§ **Trecho do documento**
──────────────────────────────
A cláusula que permite esse procedimento é mais abusiva do que a cláusula mandato, pois, enquanto esta autoriza apenas a constituição do título, aquela permite a cobrança pelos próprios meios do credor, nos valores e no momento por ele escolhidos.”
(STJ, Ac., 4ª., T., REsp. 25. 052-3/SP, rel. Min. Ruy Rosado de Aguiar Jr., v.u., j. 19.10.2000. DJU 18.12.2000, p.203).
Uma das funções da boa fé objetiva é limitar exatamente o exercício dos direitos subjetivos (de quaisquer manifestações jurídicas) contratualmente estabelecidos em favor das partes, obstando um desequilíbrio negocial.
É nesse sentido a decisão do STJ reconhecido a abusividade de cláusula contratual que autorizava o banco a descontar diretamente na conta-corrente do cliente o valor de empréstimo bancário, ‘uma vez que os vencimentos do servidor têm natureza alimentar, não se podendo permitir ao banco continuar a efetivar os descontos (STJ., Ac. 3ª. TY. Resp 550871, rel. Min. Carlos Alberto Menezes Direito, j. 1.7.04).
José Fernando Simão destaca haver duas funções relevantes da boa fé objetiva: a função ativa e a função reativa. A primeira se caracteriza pela existência de deveres que não surgem do acordo de vontades, pois dele independem. São deveres decorrentes diretamente da boa fé, e, portanto, não carecem de expressa previsão contratual. Por isso chamado de deveres laterais, anexos, secundários, acessórios ou satelitários.
Em certas situações, os deveres principais ainda não existem, posto que na fase pré-contratual, mas esses deveres laterais já devem ser observados (culpa in contrahendo). Em outras situações, no entanto, os deveres primários já foram adimplidos e o contrato extinto, porém, remanescem os deveres laterais (é responsabilidade post pactum finitum). Pelo dever de segurança cabem as contratantes garantir a integridade de bens e dos direitos do outro, em todas as circunstâncias próprias do vínculo que possam oferecer algum perigo.
──────────────────────────────
§ **Registros fornecidos**

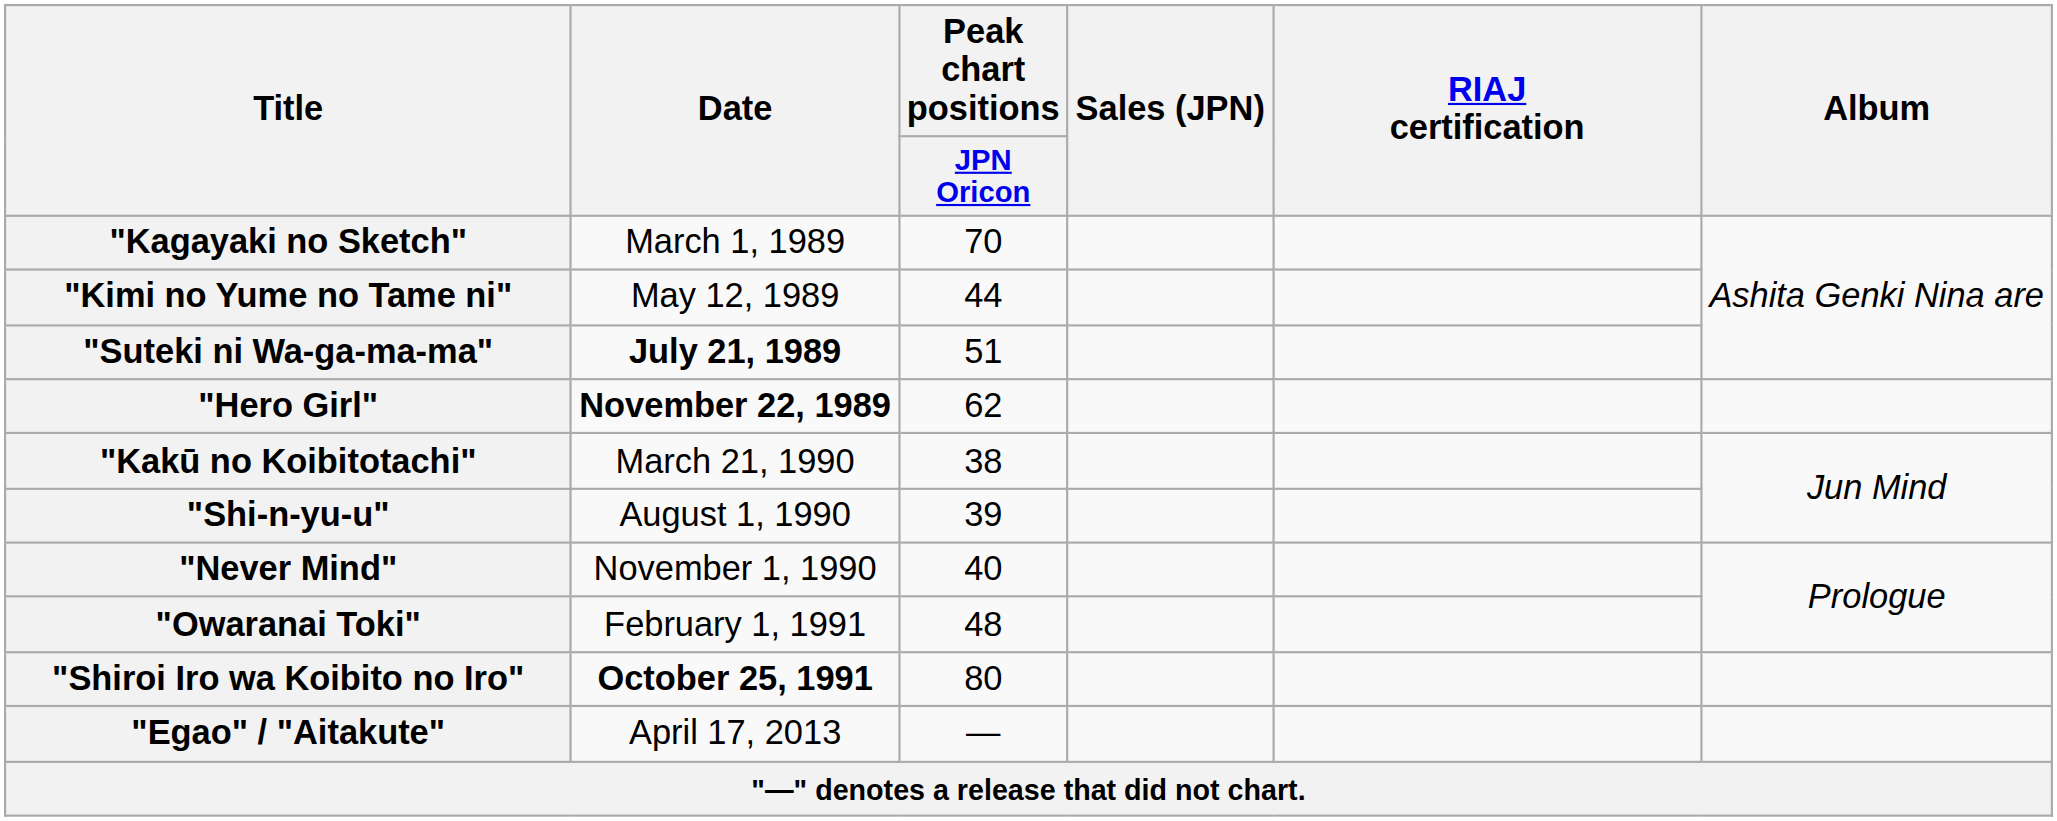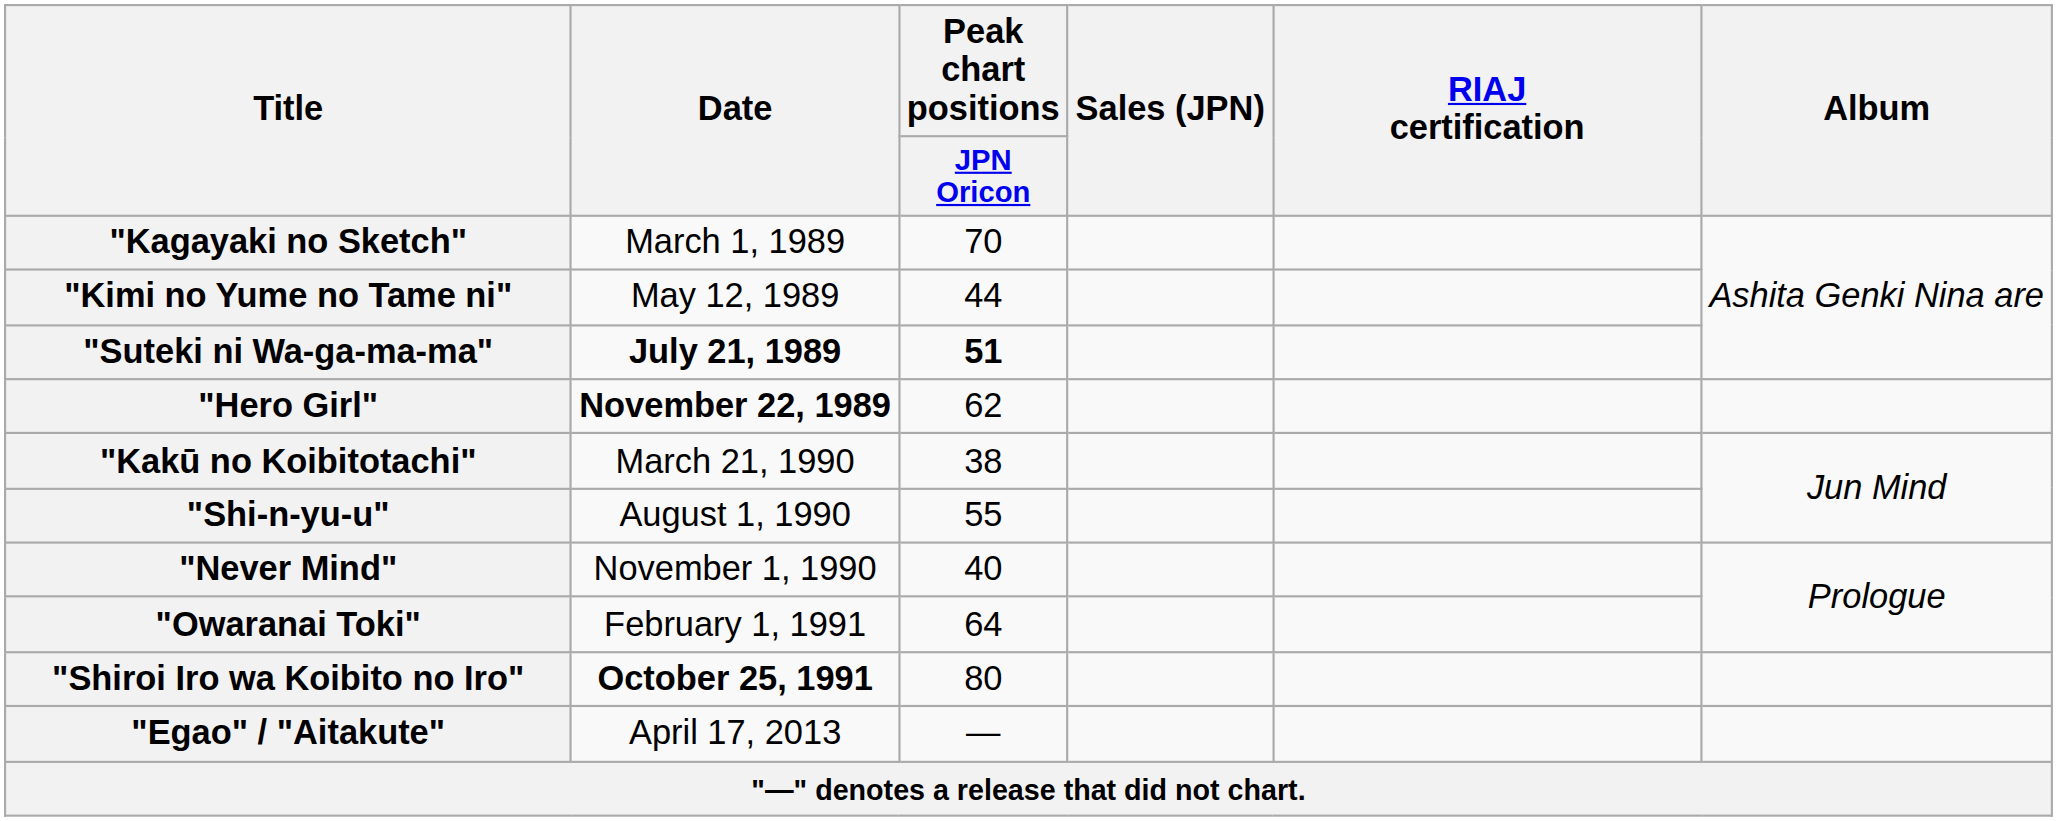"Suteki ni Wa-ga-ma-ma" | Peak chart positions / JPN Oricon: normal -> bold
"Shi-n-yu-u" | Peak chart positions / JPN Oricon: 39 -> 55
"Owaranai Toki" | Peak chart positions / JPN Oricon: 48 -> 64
──────────────────────────────
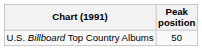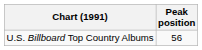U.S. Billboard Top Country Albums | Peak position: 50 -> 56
──────────────────────────────
§ **Seu objetivo**
Transcreva fielmente a parte do texto sobre a boa-fé objetiva que começa nas palavras "José Fernando Simão" e termina logo depois de "acessórios ou satelitários.".

§ **Resposta do exercício**
José Fernando Simão destaca haver duas funções relevantes da boa fé objetiva: a função ativa e a função reativa. A primeira se caracteriza pela existência de deveres que não surgem do acordo de vontades, pois dele independem. São deveres decorrentes diretamente da boa fé, e, portanto, não carecem de expressa previsão contratual. Por isso chamado de deveres laterais, anexos, secundários, acessórios ou satelitários.